▶ _What is being asked_
Copy out the text of every item below line for line, keeping its wording, spelling, and punctuation unchanged.

+++ Material supplied

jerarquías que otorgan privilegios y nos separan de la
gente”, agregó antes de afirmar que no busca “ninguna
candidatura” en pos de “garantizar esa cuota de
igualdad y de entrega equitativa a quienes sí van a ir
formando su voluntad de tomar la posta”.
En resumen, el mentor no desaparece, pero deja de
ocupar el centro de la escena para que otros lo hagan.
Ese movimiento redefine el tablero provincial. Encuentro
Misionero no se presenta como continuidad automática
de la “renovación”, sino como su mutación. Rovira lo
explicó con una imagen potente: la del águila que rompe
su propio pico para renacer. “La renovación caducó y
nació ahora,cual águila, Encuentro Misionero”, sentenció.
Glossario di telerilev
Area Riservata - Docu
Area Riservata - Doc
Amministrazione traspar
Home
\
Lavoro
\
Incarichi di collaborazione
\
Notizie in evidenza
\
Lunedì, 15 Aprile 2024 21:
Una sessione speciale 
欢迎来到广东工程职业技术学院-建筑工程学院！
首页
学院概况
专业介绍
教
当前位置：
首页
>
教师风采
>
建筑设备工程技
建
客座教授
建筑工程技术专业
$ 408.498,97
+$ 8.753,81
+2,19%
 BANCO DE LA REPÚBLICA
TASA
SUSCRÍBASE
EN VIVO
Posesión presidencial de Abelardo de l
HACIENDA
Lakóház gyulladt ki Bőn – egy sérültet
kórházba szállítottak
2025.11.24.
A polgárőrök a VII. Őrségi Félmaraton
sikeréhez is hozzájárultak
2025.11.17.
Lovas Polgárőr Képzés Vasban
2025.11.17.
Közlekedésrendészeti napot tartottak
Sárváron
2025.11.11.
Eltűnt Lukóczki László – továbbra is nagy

++++++

▶ _Problem solution_
jerarquías que otorgan privilegios y nos separan de la
gente”, agregó antes de afirmar que no busca “ninguna
candidatura” en pos de “garantizar esa cuota de
igualdad y de entrega equitativa a quienes sí van a ir
formando su voluntad de tomar la posta”.
En resumen, el mentor no desaparece, pero deja de
ocupar el centro de la escena para que otros lo hagan.
Ese movimiento redefine el tablero provincial. Encuentro
Misionero no se presenta como continuidad automática
de la “renovación”, sino como su mutación. Rovira lo
explicó con una imagen potente: la del águila que rompe
su propio pico para renacer. “La renovación caducó y
nació ahora,cual águila, Encuentro Misionero”, sentenció.
Glossario di telerilev
Area Riservata - Docu
Area Riservata - Doc
Amministrazione traspar
Home
\
Lavoro
\
Incarichi di collaborazione
\
Notizie in evidenza
\
Lunedì, 15 Aprile 2024 21:
Una sessione speciale 
欢迎来到广东工程职业技术学院-建筑工程学院！
首页
学院概况
专业介绍
教
当前位置：
首页
>
教师风采
>
建筑设备工程技
建
客座教授
建筑工程技术专业
$ 408.498,97
+$ 8.753,81
+2,19%
 BANCO DE LA REPÚBLICA
TASA
SUSCRÍBASE
EN VIVO
Posesión presidencial de Abelardo de l
HACIENDA
Lakóház gyulladt ki Bőn – egy sérültet
kórházba szállítottak
2025.11.24.
A polgárőrök a VII. Őrségi Félmaraton
sikeréhez is hozzájárultak
2025.11.17.
Lovas Polgárőr Képzés Vasban
2025.11.17.
Közlekedésrendészeti napot tartottak
Sárváron
2025.11.11.
Eltűnt Lukóczki László – továbbra is nagy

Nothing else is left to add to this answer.